One of the oldest and most often-recurring heresies that has confronted the church is modalism. At its core, modalism is an error that denies the diversity within the Godhead. It collapses the distinctions between the three persons of the Godhead, proclaiming that the Father, Son, and Holy Spirit are identical both in essence and in person. In modalism, the Father, the Son, and the Holy Spirit do not exist from all eternity as persons that cannot be confused with one another. Instead, God is like one person who wears different masks or hats. Before the incarnation, the one God was Father. In the incarnation, God took off the Father hat and put on the Son hat. After the resurrection of Christ, God took off the Son hat and put on the Holy Spirit hat. From all eternity, the one God has not existed as three persons in perfect fellowship with one another but as one person in fellowship with no other person, for there was no other person before creation.

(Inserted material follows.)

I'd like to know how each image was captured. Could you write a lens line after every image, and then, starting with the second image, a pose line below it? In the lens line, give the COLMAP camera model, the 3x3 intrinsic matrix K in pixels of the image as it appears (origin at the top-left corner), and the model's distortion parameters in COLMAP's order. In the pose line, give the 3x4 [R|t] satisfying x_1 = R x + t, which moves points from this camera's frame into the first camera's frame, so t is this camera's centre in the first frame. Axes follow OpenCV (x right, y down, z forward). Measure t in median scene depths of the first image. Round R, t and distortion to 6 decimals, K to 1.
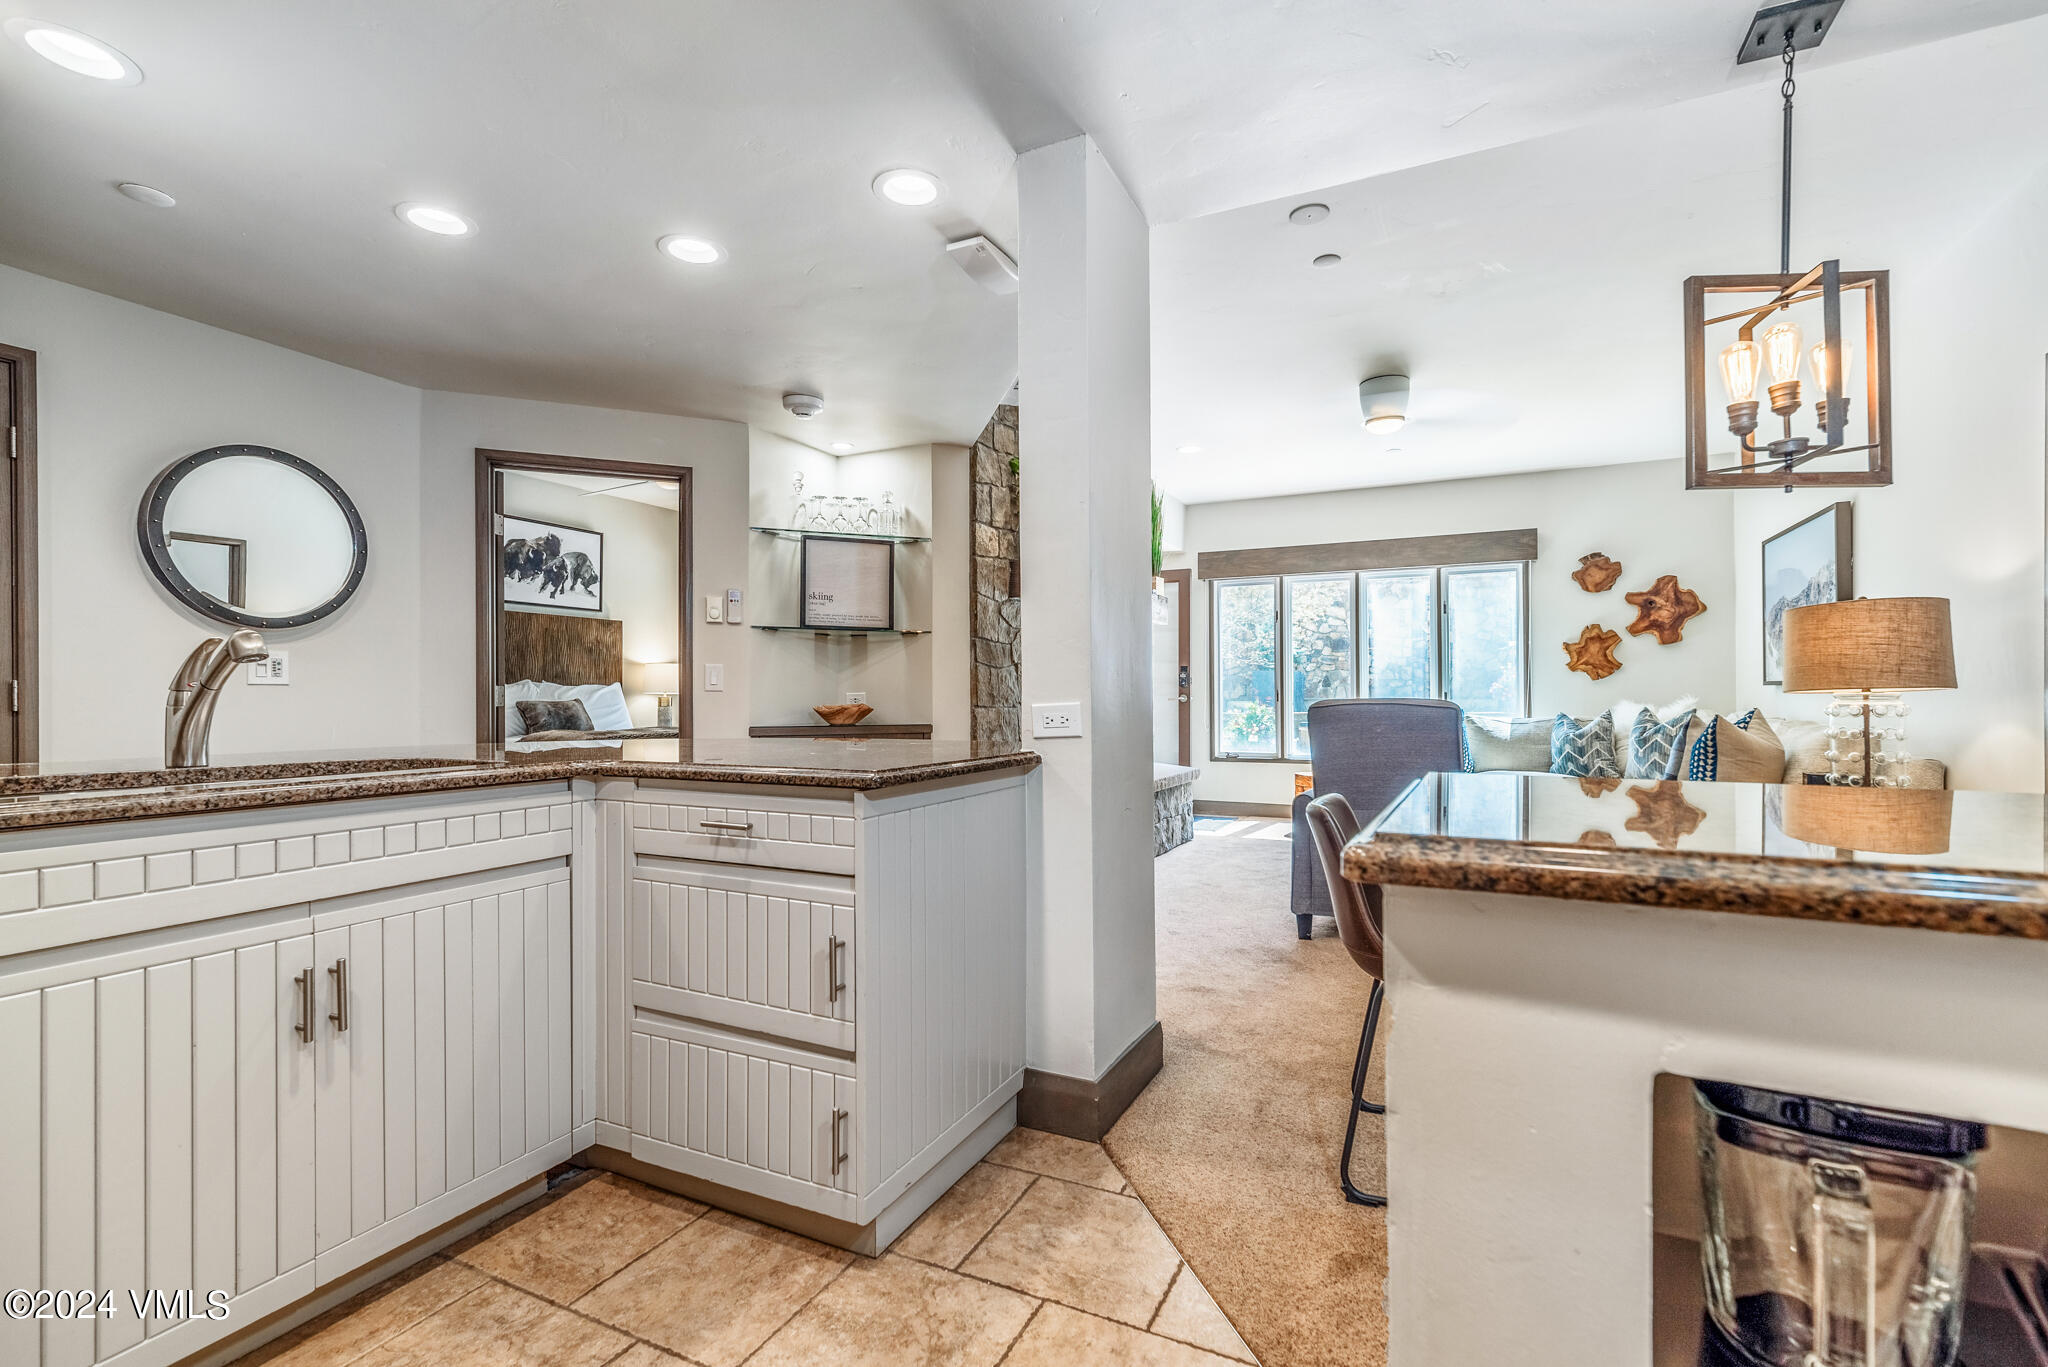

Scripture is quite clear, however, that the Godhead has possessed diversity from the beginning. In today’s passage, we read about the Lord God speaking to another Lord (Ps. 110:1). From Jesus’ exposition of this passage in Matthew 22:41–46, we learn that the second Lord mentioned by David in the psalm, who is David’s son, must also be greater than David. His words are an affirmation that the promised Messiah from David’s line precedes and is greater than David’s line. In other words, the Lord to whom David refers is both son of David and Son of God. Psalm 110:1 references the preexistence and deity of Christ. Yet, in the same text we see a clear distinction between the two Lords mentioned. “The LORD” here speaks to a “Lord” who is the Son of God, and the fact that two Lords can speak to one another indicates the presence of two personal relations or subsistences, both of whom are fully God. There is an eternal, personal distinction between God the Son and God the Father (but not in terms of Their essential attributes). In light of the full biblical witness, we may extrapolate this distinction to the person of the Holy Spirit as well, for Scripture in several places refers to all three persons in a manner that assumes distinctions between Them (see Matt. 28:18–20).
This eternal distinction between persons shows us that God is fundamentally personal. From all eternity, because God is three distinct persons, God has enjoyed personal relations. We do not worship an impersonal force but a personal deity who relates to us intimately as creatures made in His image.